What this produced: DF64 shaders across all 10 scientific domains in barraCuda, enabling f64 physics on any GPU with f32 support.
The Timeline
| Period | What Happened | Primal Impact |
|---|---|---|
| Months 1-8 | 14 primals built through K-NOME | Core architecture |
| Month 9 | ToadStool matures, barraCuda + coralReef promoted | Sovereign compute pipeline |
| Months 9-10 | Springs launch (2,882 checks on single RTX 4070) | Validation framework |
| Month 11+ | Multi-gate NUCLEUS, spring deepening | Production deployment |
Capability Hunting vs. SDK Consumption
| SDK Consumption | Capability Hunting |
|---|---|
| Read the docs | Probe the hardware |
| Install the toolchain | Write a driver |
| Accept the boundary | Test the boundary |
| Pay for the pro version | Discover the free capability |
| “Consumer GPUs can’t do f64” | “Consumer GPUs can do f64 via Vulkan” |
| “NPU requires Python SDK” | “NPU speaks a wire protocol” |
The capability hunting methodology is empirical: you do not accept the marketed boundary until you have tested it yourself.

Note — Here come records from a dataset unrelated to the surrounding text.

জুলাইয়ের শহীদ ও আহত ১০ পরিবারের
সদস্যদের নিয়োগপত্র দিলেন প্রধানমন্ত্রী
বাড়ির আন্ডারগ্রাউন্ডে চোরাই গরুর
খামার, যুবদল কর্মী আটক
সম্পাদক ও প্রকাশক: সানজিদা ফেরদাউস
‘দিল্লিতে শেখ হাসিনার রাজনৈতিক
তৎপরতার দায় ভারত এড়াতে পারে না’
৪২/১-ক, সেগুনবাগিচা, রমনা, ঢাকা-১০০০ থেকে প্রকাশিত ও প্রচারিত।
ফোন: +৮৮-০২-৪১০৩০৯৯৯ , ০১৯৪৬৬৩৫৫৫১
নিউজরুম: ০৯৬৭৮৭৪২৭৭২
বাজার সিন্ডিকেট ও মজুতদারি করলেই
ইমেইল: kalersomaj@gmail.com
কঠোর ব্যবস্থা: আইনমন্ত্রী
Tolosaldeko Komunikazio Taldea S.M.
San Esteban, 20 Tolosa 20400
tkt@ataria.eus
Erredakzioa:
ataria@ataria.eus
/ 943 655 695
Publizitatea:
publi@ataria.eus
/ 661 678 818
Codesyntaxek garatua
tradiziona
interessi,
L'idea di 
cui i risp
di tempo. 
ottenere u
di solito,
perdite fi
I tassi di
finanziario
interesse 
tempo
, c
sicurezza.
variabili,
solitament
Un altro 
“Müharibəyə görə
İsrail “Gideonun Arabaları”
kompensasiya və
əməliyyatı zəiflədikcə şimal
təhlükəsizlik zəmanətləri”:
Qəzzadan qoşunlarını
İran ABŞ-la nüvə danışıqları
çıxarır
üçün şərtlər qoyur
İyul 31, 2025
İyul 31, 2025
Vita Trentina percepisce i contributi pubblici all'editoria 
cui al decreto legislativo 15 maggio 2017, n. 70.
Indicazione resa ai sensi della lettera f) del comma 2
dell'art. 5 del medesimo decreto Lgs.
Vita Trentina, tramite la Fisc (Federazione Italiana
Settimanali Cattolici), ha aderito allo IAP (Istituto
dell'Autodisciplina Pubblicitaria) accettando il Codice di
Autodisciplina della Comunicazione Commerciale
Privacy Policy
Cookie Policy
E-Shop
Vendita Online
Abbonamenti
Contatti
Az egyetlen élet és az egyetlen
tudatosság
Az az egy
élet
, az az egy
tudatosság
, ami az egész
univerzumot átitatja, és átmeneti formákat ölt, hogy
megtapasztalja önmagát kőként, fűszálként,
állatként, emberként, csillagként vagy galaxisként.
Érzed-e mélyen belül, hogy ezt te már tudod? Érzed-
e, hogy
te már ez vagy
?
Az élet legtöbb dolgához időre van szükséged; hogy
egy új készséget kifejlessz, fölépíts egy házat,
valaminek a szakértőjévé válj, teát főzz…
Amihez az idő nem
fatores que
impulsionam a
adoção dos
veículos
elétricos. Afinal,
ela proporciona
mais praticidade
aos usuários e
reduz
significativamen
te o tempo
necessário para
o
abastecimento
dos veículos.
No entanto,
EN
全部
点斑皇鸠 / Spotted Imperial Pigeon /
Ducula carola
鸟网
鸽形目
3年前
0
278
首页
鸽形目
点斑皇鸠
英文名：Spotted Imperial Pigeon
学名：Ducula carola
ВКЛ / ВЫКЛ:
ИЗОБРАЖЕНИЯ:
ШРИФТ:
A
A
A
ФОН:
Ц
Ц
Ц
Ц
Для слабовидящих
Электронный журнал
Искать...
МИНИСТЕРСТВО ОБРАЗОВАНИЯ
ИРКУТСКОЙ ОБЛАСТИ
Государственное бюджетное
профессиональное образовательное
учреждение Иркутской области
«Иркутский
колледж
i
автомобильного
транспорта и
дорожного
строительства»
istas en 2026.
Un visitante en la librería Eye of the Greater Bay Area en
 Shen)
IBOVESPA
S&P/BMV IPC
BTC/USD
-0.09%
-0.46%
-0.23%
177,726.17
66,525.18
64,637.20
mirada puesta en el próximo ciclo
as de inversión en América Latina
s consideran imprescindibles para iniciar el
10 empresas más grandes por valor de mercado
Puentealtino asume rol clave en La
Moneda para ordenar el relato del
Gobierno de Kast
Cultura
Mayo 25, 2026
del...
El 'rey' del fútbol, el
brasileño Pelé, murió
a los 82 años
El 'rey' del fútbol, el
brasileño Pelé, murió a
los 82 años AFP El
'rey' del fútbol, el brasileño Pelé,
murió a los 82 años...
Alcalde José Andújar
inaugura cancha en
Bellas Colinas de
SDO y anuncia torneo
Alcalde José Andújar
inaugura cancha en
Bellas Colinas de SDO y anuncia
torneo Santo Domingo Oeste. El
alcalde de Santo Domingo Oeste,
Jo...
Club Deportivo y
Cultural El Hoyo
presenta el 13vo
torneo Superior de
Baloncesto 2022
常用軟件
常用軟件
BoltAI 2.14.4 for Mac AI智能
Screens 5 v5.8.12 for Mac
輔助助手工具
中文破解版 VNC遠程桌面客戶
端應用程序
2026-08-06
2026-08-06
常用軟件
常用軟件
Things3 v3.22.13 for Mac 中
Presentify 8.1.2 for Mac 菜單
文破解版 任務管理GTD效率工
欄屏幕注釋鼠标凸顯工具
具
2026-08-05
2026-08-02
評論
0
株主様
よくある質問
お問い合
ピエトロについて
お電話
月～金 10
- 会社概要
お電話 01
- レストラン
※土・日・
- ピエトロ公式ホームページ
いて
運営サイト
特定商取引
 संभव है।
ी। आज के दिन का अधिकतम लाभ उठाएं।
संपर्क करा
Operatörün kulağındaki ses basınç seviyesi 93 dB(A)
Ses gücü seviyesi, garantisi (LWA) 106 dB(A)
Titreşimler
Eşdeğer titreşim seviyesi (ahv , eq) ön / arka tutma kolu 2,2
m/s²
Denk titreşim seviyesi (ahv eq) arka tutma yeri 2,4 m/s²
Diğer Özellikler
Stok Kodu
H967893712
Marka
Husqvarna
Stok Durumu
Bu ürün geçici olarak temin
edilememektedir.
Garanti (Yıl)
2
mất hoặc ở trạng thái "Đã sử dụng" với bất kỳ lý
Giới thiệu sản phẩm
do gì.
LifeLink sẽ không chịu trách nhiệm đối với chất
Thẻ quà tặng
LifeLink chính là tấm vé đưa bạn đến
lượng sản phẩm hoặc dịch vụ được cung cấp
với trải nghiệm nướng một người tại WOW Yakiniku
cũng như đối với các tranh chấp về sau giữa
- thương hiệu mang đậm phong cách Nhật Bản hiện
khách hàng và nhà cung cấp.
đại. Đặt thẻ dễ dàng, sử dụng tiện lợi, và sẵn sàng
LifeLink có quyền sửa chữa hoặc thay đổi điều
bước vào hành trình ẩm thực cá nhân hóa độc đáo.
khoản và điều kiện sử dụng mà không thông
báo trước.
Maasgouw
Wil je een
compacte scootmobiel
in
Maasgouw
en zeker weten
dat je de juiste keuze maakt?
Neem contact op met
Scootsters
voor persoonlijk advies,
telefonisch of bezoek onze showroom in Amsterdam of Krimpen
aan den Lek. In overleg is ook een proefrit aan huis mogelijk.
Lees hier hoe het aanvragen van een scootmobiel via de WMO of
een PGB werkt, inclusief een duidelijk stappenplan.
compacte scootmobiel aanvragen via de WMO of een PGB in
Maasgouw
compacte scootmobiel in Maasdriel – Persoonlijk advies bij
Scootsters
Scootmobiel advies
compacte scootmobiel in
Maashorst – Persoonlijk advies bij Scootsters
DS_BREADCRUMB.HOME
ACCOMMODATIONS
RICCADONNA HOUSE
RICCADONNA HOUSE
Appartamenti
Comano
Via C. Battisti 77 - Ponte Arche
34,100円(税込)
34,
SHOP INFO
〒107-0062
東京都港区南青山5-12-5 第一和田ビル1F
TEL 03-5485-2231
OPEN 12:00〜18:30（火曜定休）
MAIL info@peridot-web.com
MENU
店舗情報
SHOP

This is the same methodology that drives the springs — you do not accept a published result until you have reproduced it computationally.
Connection to Constrained Evolution
Capability hunting is constrained evolution applied to hardware:
- Constraint: Pure Rust, no vendor SDK, no C/C++ FFI
- Variation: Probe different hardware interfaces (Vulkan, VFIO, PCIe)
- Selection: Keep what works (f64 via Vulkan), discard what does not (CUDA path, vendor Python SDK)
- Inheritance: Discoveries propagate through the ecosystem (coralReef promotion, akida driver, DF64 shaders)
The hardware does not change. The constraint changes what you discover about it.
The vendor tells you what the hardware is for. Capability hunting tells you what the hardware can do. The difference is the space between marketing and physics — and in that space, sovereign computation lives.